Research has also found that customers are more likely to tip when the lowest pre-set option is high. If a screen offers 18%, 22%, and 25% as choices, people are less likely to go below the lowest option, even if they normally tip 15%. This tactic increases total tips, but it also warps the idea of voluntary tipping, making it feel mandatory.
The Real Problem: A System That Assumes Everyone Can Afford to Tip
The American tipping system is utterly broken. It operates under the assumption that every customer has the disposable income to subsidise wages that businesses should be covering in the first place. Instead of paying staff properly, many employers shift that burden onto the public, turning tipping from a courtesy into a social obligation. The expectation is universal, regardless of whether the person paying can actually afford to contribute extra.
It is an unfair, poorly designed model that punishes both workers and customers while allowing business owners to pocket the difference. Some people can barely afford to eat out themselves, yet they are still expected to cover wages on behalf of multi-million-dollar corporations that refuse to do so. That is not generosity. That is exploitation wrapped in a veneer of social etiquette.
Is There a Better Way?
Some restaurants and businesses have attempted to eliminate tipping by raising wages and adjusting menu prices accordingly. The goal is simple. Workers receive reliable, liveable pay without depending on the unpredictable nature of tips. While some consumers resist the idea of higher prices, this approach leads to greater financial stability for workers and removes the social pressure tied to tipping.
This shift has worked in several places. In Denmark, service workers in restaurants receive higher base wages, and tipping is rare. People still enjoy dining out, and businesses continue to operate successfully. When workers are paid fairly from the start, tipping becomes what it was always meant to be. A thank you, not an expectation.
A Better Way
If tipping is to return to what it was, a reward not a requirement, the base pay problem needs to be fixed.

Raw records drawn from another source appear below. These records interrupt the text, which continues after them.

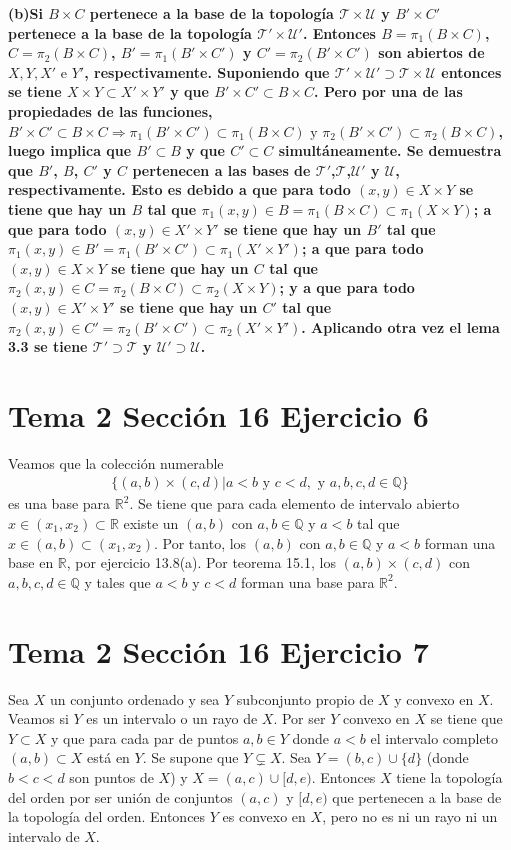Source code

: \documentclass{article}
\begin{document}
\bf(b)\rm Si $B\times C$ pertenece a la base de la topología $\mathcal{T}\times \mathcal{U}$ y $B'\times C'$ pertenece a la base de la topología $\mathcal{T}'\times \mathcal{U}'$. Entonces $B=\pi_1(B\times C)$,  $C=\pi_2(B\times C)$, $B'=\pi_1(B'\times C')$ y $C'=\pi_2(B'\times C')$ son abiertos de $X,Y,X'\text { e }Y'$, respectivamente. Suponiendo que $\mathcal{T}'\times \mathcal{U}'\supset\mathcal{T}\times \mathcal{U}$ entonces se tiene $X\times Y\subset X'\times Y'$ y que $B'\times C'\subset B\times C$. Pero por una de las propiedades de las funciones, $B'\times C'\subset B\times C\Rightarrow \pi_1(B'\times C')\subset \pi_1(B\times C)\text{ y } \pi_2(B'\times C')\subset \pi_2(B\times C)$, luego implica que $B'\subset B$ y que $C'\subset C$ simultáneamente. Se demuestra que $B'$, $B$, $C'$ y $C$ pertenecen a las bases de $\mathcal{T}'$,$\mathcal{T}$,$\mathcal{U}'$ y $\mathcal{U}$, respectivamente. Esto es debido a que para todo $(x,y)\in X\times Y$ se tiene que hay un $B$ tal que $\pi_1(x,y)\in B=\pi_1(B\times C)\subset  \pi_1(X\times Y)$; a que para todo $(x,y)\in X'\times Y'$ se tiene que hay un $B'$ tal que $\pi_1(x,y)\in B'=\pi_1(B'\times C')\subset  \pi_1(X'\times Y')$; a que para todo $(x,y)\in X\times Y$ se tiene que hay un $C$ tal que $\pi_2(x,y)\in C=\pi_2(B\times C)\subset  \pi_2(X\times Y)$; y a que para todo $(x,y)\in X'\times Y'$ se tiene que hay un $C'$ tal que $\pi_2(x,y)\in C'=\pi_2(B'\times C')\subset  \pi_2(X'\times Y')$.  Aplicando otra vez el lema 3.3 se tiene $\mathcal{T}'\supset\mathcal{T}$ y $\mathcal{U}'\supset\mathcal{U}$.
\section{Tema 2 Sección 16 Ejercicio 6}
Veamos que la colección numerable
\begin{equation}
\begin{aligned}
\{(a,b)\times (c,d)|a<b\text{ y }c<d, \text{ y }a,b,c,d\in \mathbb{Q}\}
\end{aligned}
\end{equation}
es una base para $\mathbb{R}^2$. Se tiene que para cada elemento de intervalo abierto $x\in(x_1,x_2)\subset \mathbb{R}$  existe un $(a,b)$ con $a,b\in \mathbb{Q}$ y $a<b$ tal que $x\in(a,b)\subset(x_1,x_2)$. Por tanto, los $(a,b)$ con $a,b\in \mathbb{Q}$ y $a<b$ forman una base en $\mathbb{R}$, por ejercicio 13.8(a). Por teorema 15.1, los $(a,b)\times (c,d)$ con $a,b,c,d\in \mathbb{Q}$ y tales que $a<b$ y $c<d$ forman una base para $\mathbb{R}^2$.
\section{Tema 2 Sección 16 Ejercicio 7}
Sea $X$ un conjunto ordenado y sea $Y$ subconjunto propio de $X$ y convexo en $X$. Veamos si $Y$ es un intervalo o un rayo de $X$.
Por ser $Y$ convexo en $X$ se tiene que $Y\subset X$ y que para cada par de puntos $a,b\in Y$ donde $ a<b$ el intervalo completo $(a,b)\subset X$ está en $Y$. Se supone que $Y\subsetneq X$. Sea $Y=(b,c)\cup\{d\}$ (donde $b<c<d$ son puntos de $X$) y $X=(a,c)\cup[d,e)$. Entonces $X$ tiene la topología del orden por ser unión de conjuntos $(a,c)$ y $[d,e)$ que pertenecen a la base de la topología del orden. Entonces $Y$ es convexo en $X$, pero no es ni un rayo ni un intervalo de $X$.
\end{document}
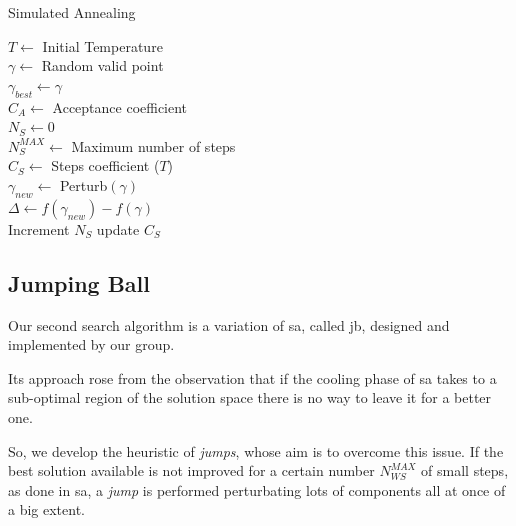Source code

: \documentclass[12pt,journal,draftclsnofoot,onecolumn]{IEEEtran}
\begin{document}
\begin{algorithm}
\caption{Simulated Annealing} \label{algo:SA}
$T \gets$ Initial Temperature \\
$\gamma \gets$ Random valid point \\
$\gamma_{best} \gets \gamma$ \\
$C_A \gets$ Acceptance coefficient \\
$N_S \gets 0$ \\
$N_S^{MAX} \gets $ Maximum number of steps \\

 {
	$C_S \gets$ Steps coefficient ($T$) \\
	 {
		\vspace{1mm}
		$\gamma_{new} \gets$ Perturb$(\gamma)$\\
		$\Delta \gets f(\gamma_{new})-f(\gamma)$ \\
		Increment $N_S$
		update $C_S$\\
	}
}
\end{algorithm}

\clearpage
\subsection{Jumping Ball}

Our second search algorithm is a variation of \gls{sa}, called \gls{jb}, designed and implemented by our group.

Its approach rose from the observation that if the cooling phase of \gls{sa} takes to a sub-optimal region of the solution space there is no way to leave it for a better one.

So, we develop the heuristic of \emph{jumps}, whose aim is to overcome this issue. If the best solution available is not improved for a certain number $N_{WS}^{MAX}$ of small steps, as done in \gls{sa}, a \emph{jump} is performed perturbating lots of components all at once of a big extent.
\end{document}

That means eliminating the subminimum wage so that every worker starts at a liveable income. Tips should be what they were meant to be. Appreciation, not obligation.
Until then, people remain stuck in this awkward dance, pretending to have a choice while a screen asks them, ever so politely, to make up the difference.
The man at the self-checkout had the right instinct. "Tip who?" is the wrong question. The right one is. "Why are we still doing this?"